* Document section *
━━━

I see some people struggling to write a unit test. I remember that pain some time ago. This is the article I wish I have read back then. I’ll present a systematic approach to writing unit tests.

Test-Driven Development — TDD puts the test in the spotlight: it’s how you drive your implementation. TDD forces you to separate the “what” (test) from the “how” (implementation) so you can focus on one at a time. That’s why it can also be seen as Test Driven-Design and why the test is also known as spec (i.e. specification).

When learning TDD, you’ll hear a lot about the TDD cycle. What is that? It’s just a fancy name for the typical TDD state transitions between test/design → implement → refactor:

In the TDD cycle diagram, you see phases, not states. The system can be in a green state ✅ — all tests pass or in a red state 🔴— at least a test is failing. Only the following state transitions are valid:

✅ → 🔴: only to add a test that fails;
🔴 → ✅: only to implement a failing test;
✅ → ✅: only to refactor an implementation or a test.

The consequences of this are:

you never refactor in a red state;
you never add a test in a red state;
you only implement what’s required to return to green.

In other words, make sure the default state is green and follow lean development.

📝 In the code examples, I’ll use Kotlin with JUnit, but the recipe is the same regardless of language and testing library.

━━━

* The data *
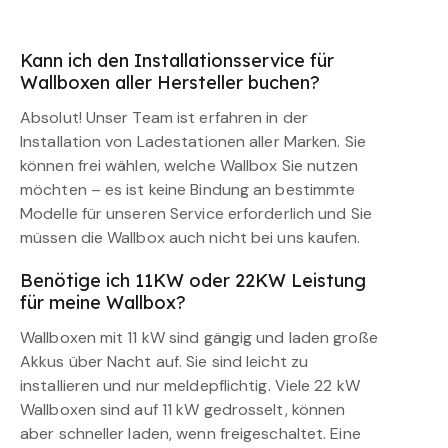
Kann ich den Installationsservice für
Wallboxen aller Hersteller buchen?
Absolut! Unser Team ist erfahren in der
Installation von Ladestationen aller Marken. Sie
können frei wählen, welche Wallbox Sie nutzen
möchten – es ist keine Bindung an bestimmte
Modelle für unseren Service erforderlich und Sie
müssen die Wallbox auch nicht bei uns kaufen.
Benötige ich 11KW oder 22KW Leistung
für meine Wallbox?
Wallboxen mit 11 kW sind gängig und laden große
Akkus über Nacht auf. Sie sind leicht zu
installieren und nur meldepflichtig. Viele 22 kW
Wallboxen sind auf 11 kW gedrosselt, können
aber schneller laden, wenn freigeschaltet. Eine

━━━

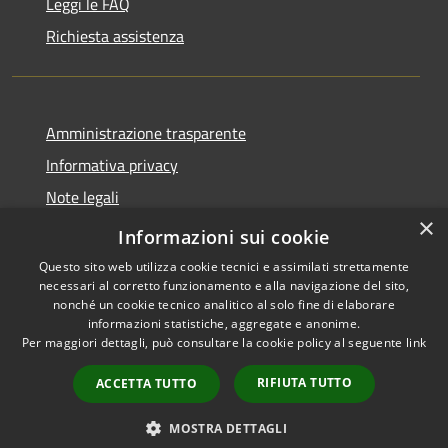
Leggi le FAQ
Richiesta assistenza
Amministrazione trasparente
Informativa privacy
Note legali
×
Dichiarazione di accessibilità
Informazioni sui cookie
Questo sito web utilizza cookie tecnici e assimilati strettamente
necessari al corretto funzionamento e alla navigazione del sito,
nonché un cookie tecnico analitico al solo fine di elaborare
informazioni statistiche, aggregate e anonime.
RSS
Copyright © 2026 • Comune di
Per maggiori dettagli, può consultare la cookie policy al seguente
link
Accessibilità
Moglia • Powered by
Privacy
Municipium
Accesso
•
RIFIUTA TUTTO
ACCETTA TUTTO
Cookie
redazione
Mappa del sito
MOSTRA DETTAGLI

━━━

* Tasks to complete *
#1 According to the TDD article, which language and testing library are used in its code examples?
#2 List every consequence that the TDD article draws from the valid state transitions.
#3 Carry the TDD article forward, picking up after its last sentence.
The entries come from a separate source.

* Responses per task *
#1 Kotlin with JUnit.

#2
- You never refactor in a red state.
- You never add a test in a red state.
- You only implement what's required to return to green.

#3
The recipe

Before starting, I can’t stress enough the importance of properly understanding the problem and working on a possible approach, possibly starting on a whiteboard. Doing TDD doesn’t imply you don’t think beforehand about the system design. Start with the user requirements, and move on to the high-level components and their relationships, until you reach the lower levels. Then, you’d focus on a specific component to implement:

Decide its name. In testing, we call the component under test “SUT” (System Under Test) or test subject — it represents the concept (e.g. class) you’re testing. Its set of public methods is its API. We start with one of them.
Decide the method name and if it’s a command or a query. A query yields an output; a command changes the system state. In other words, read operations are queries and create/write/delete operations are commands (usually without output).

Now we’re ready to test → implement → refactor that method:

1. Create a test function with an empty body

Don’t copy-paste test titles from other tests. Devising a proper title makes you think about what you need. A good title starts with the action verb (e.g. “returns the sum”). You can also make it more formal with a “when → then” style (“register user → calls data layer to store it”).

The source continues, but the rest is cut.